# kann .htaccess umgangen werden?



## Flattman (29. Oktober 2003)

Hallo,
ich verwende auf meinem Server oftmals den PWSchutz durch .htaccess. Nur stellte ich mir vor ein paar Tagen die Frage ob man diesen Schutz irgendwie umgehen kann? Ist sowas möglich? Und wenn ja wie wird sowas realisiert? Jetzt bitte nicht denken das ich vorhabe irgendwelchen Unsnn damit zu machen. Will nur veruschen dann mir einen sicheren PWSchutz zu bauen per PHP oder so. Muss dafür aber wissen was beim .htaccess nicht richtig funktioniert, wo die Lücken sind.

 MfG & 
  Flattman


----------



## Thorsten Ball (29. Oktober 2003)

Hi Flattman,

also eigentlich dürfte es nicht umgänglich sein.
Die .htaccess Datei schützt einen Ordner und braucht
Benutzername und Passwort um eine dort befindliche
Datei aufzurufen. Das kann man dann auch nicht
durch irgendwelche Links umgehen, da die ja
auch den Ordner aufrufen. 

Falls aber eine Zugang zu deinem Webspace hat, kann
er die .htaccess Datei löschen, und damit ist der Schutz dahin.

Also ich bin ja nicht so der Pro im .htaccess Sperren umgehen, aber ich behaupte dass es unumgänglich
ist, falls man keinen Zugriff auf den Webspace hat.

MrNugget


----------



## Flattman (31. Oktober 2003)

jo .

nur wie sieht es aus wenn man das PW welches übermittelt wird vor dem server abfängt? wird es verschlüsselt versendet. also für jede session ein neuer verschlüsselungschlüssel verwendet? Wenn man das ausspähen kann, könnte man ja theoretisch das PW abfangen und selber hinschicken, so hätte man dann ja zugang oder?

MfG
  Flattman


----------



## Fabian H (31. Oktober 2003)

Wenn das System ein UNIX System ist, dann wird es in der .htpasswd mit einer DES-Verschlüsselung gespeichert. Was aber nicht heißt, dasss es auch so übertragen wird.
Wie es übertagen wird, kann ich dir nicht sagen, aber die Warscheinlichkeit, dass jemand deinen Datenverkehr abhört ist äußerst gering.
Allein schon durch die technischen Möglichkeiten:
Es kann ja nicht jeder x-Beliebige von irgendeinem PC aus deine Pakete abfabgen, dazu müsste er schön irgendwo an direkt deinem Knoten (oder wo auch immer) hocken.
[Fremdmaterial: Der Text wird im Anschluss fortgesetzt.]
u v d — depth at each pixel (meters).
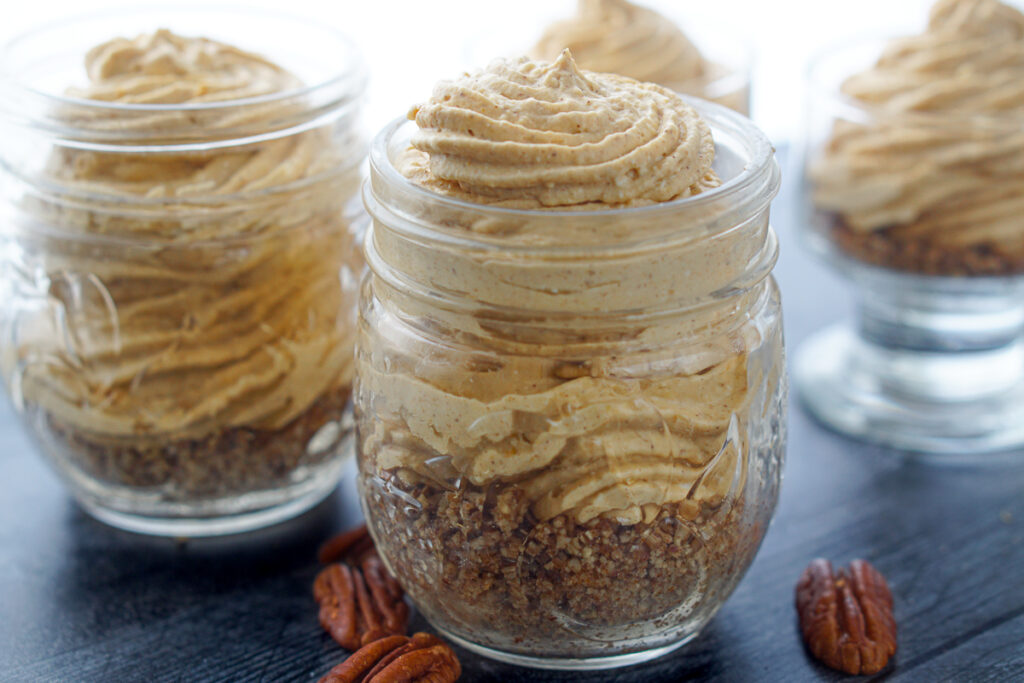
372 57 0.70
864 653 0.35
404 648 0.35
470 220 0.31
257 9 0.41
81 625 0.36
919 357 0.46
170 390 0.36
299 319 0.37
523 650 0.34
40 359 0.37
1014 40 0.45
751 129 0.34
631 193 0.32
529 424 0.31
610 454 0.31
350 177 0.38
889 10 0.81
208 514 0.39
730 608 0.37
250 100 0.36
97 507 0.39
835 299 0.50
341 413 0.38
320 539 0.39
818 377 0.46
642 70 0.45
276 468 0.38
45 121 0.36
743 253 0.32
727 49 0.46
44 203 0.36
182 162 0.36
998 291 0.44
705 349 0.32
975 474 0.42
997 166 0.42
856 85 0.46
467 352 0.32
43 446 0.38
Ausserdem solltest du darauf achten, dass du den Inhalt der htpasswd-Datei nicht gerade auf die Startseite legst (DES-Verschlüsselung ist mit Bruteforce in nicht all zu langer Zeit geknackt). Aber da die meisten Webserver sowieso so eingestellt sind, dass man auf die .ht* Dateien nicht zugreiffen kann, dürfte das auch kein Problem darstellen.


----------



## Tim C. (31. Oktober 2003)

Sollte, hätte, würde, wenn. Konditional at it's best 

Nein mal Spaß bei Seite, da htaccess direkt auf Webserver Ebene läuft, ist es meiner Meinung nach die sicherste (nicht verschlüsselte) Login Methode. Das würdest du selbst mit PHP kaum sicherer hinbekommen, es sei denn du verwendest dann ebenfalls die Header-Autentifizierung (wie auch htaccess), also das gleiche Eingabefeld, gleichst aber dann die Daten mit einer Datenbank ab. So könnte man sich die .htaccess Datei sparen.

Ich weiss aber nicht, ob das wirklich genauso sicher ist. Weil es ist ja nicht mehr so nahe am Server dran, wie htaccess, da es erstmla über dne PHP-Parser laufen muss.

Mag sein, dass ich jetzt kolossal daneben liege, dann möge mich wer berichtigen.

Für verschlüsselte Logins, müsstest du dich mal mit SSL auseinandersetzen.


----------